** WORK REQUIRED **
Images are to be excluded, and the rest of the data repeated exactly.

(Saved data entries)
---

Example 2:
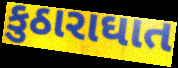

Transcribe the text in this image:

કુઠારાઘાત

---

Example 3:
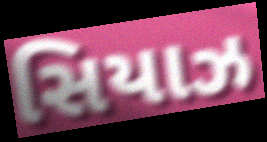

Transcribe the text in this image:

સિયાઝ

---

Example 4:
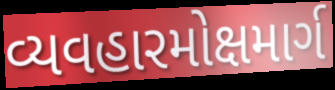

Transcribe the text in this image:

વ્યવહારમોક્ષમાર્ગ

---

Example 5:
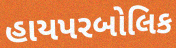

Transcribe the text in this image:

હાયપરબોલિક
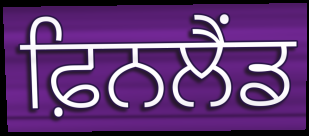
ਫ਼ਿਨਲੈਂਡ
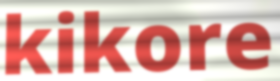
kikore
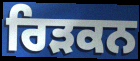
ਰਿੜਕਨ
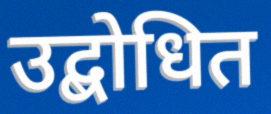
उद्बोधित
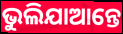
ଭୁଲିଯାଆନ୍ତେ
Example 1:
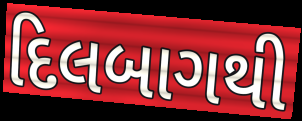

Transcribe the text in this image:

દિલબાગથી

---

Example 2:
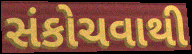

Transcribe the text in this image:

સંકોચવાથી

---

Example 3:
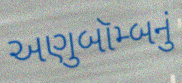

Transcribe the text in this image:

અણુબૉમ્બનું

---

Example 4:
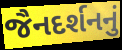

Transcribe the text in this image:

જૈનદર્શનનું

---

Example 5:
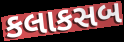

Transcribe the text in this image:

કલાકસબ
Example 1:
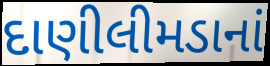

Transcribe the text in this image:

** PROBLEM SOLUTION **
---

Example 2:

Transcribe the text in this image:

કુઠારાઘાત

---

Example 3:

Transcribe the text in this image:

સિયાઝ

---

Example 4:

Transcribe the text in this image:

વ્યવહારમોક્ષમાર્ગ

---

Example 5:

Transcribe the text in this image:

હાયપરબોલિક
ਫ਼ਿਨਲੈਂਡ
kikore
ਰਿੜਕਨ
उद्बोधित
ଭୁଲିଯାଆନ୍ତେ
Example 1:

Transcribe the text in this image:

દિલબાગથી

---

Example 2:

Transcribe the text in this image:

સંકોચવાથી

---

Example 3:

Transcribe the text in this image:

અણુબૉમ્બનું

---

Example 4:

Transcribe the text in this image:

જૈનદર્શનનું

---

Example 5:

Transcribe the text in this image:

કલાકસબ
Example 1:

Transcribe the text in this image:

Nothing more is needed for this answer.